## Auszug
+ + +
1. Vollstreckbarkeit

Obwohl die Schweiz nicht in der EU ist, können deutsche rechtskräftige Urteile in der Schweiz vollstreckt werden, wenn die Schuldner ihren Wohnsitz in der Schweiz haben. Die Vollstreckung – „Betreibung“ im Schweizer Recht – ist aufgrund des (rev.) Lugano-Abkommens, revLugÜ (mit Wirkung für die Schweiz ab 1. Januar 2011) möglich und richtet sich nach dem Schweizerischen Schuldbeitreibungs- und Konkursgesetz, SchKG.

Für Urteile vor dem Januar 2011 kommt das alte Lugano-Übereinkommen zur Anwendung, das für die Schweiz ab 1. Januar 1992 in Kraft ist.

Die Besonderheit der Betreibung in der Schweiz besteht darin, dass in der Regel in einem gerichtlichen summarischen Verfahren (also verkürzt) von dem zuständigen Schweizer Zivilgericht die Vollstreckbarkeit des Urteils rechtskräftig festgestellt werden muss. Diesem Verfahren geht der Antrag auf einen Zahlungsbefehl (ähnlich wie ein deutscher Mahnbescheid) voraus, gegen den der Schuldner ohne Begründung Rechtsmittel einlegen kann.
+ + +
## Datenteil
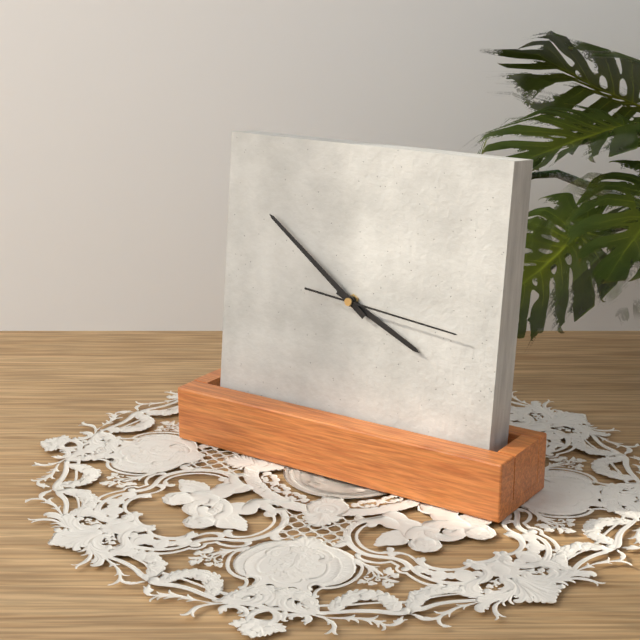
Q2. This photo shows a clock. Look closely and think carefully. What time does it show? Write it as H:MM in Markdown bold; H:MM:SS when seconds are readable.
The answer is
+ + +
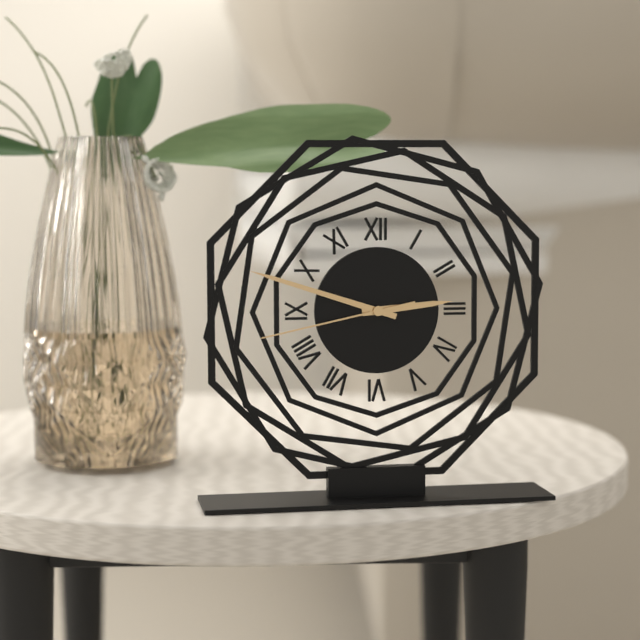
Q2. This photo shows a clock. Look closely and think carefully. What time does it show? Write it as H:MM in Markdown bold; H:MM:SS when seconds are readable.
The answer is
+ + +
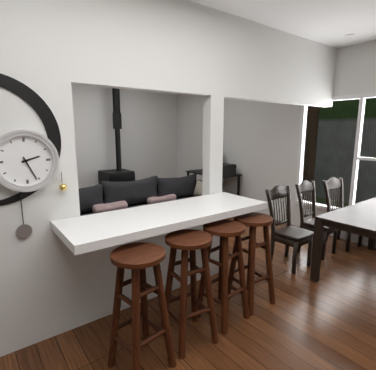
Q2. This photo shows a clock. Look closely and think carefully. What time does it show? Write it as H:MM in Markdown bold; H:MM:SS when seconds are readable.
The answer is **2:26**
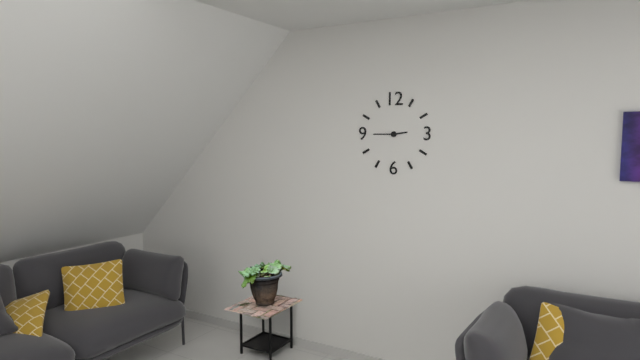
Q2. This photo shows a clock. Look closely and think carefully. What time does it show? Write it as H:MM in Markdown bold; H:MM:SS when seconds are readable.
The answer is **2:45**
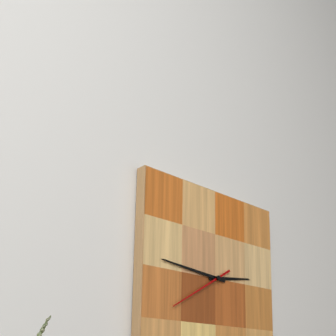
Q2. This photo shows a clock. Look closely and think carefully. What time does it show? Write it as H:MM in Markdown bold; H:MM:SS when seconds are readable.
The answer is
+ + +
Gib aus dem Auszug zur Vollstreckung deutscher Urteile in der Schweiz die Stelle von „Für Urteile vor“ bis „Rechtsmittel einlegen kann.“ wortgetreu wieder.

## Schriftliche Antwort
Für Urteile vor dem Januar 2011 kommt das alte Lugano-Übereinkommen zur Anwendung, das für die Schweiz ab 1. Januar 1992 in Kraft ist.

Die Besonderheit der Betreibung in der Schweiz besteht darin, dass in der Regel in einem gerichtlichen summarischen Verfahren (also verkürzt) von dem zuständigen Schweizer Zivilgericht die Vollstreckbarkeit des Urteils rechtskräftig festgestellt werden muss. Diesem Verfahren geht der Antrag auf einen Zahlungsbefehl (ähnlich wie ein deutscher Mahnbescheid) voraus, gegen den der Schuldner ohne Begründung Rechtsmittel einlegen kann.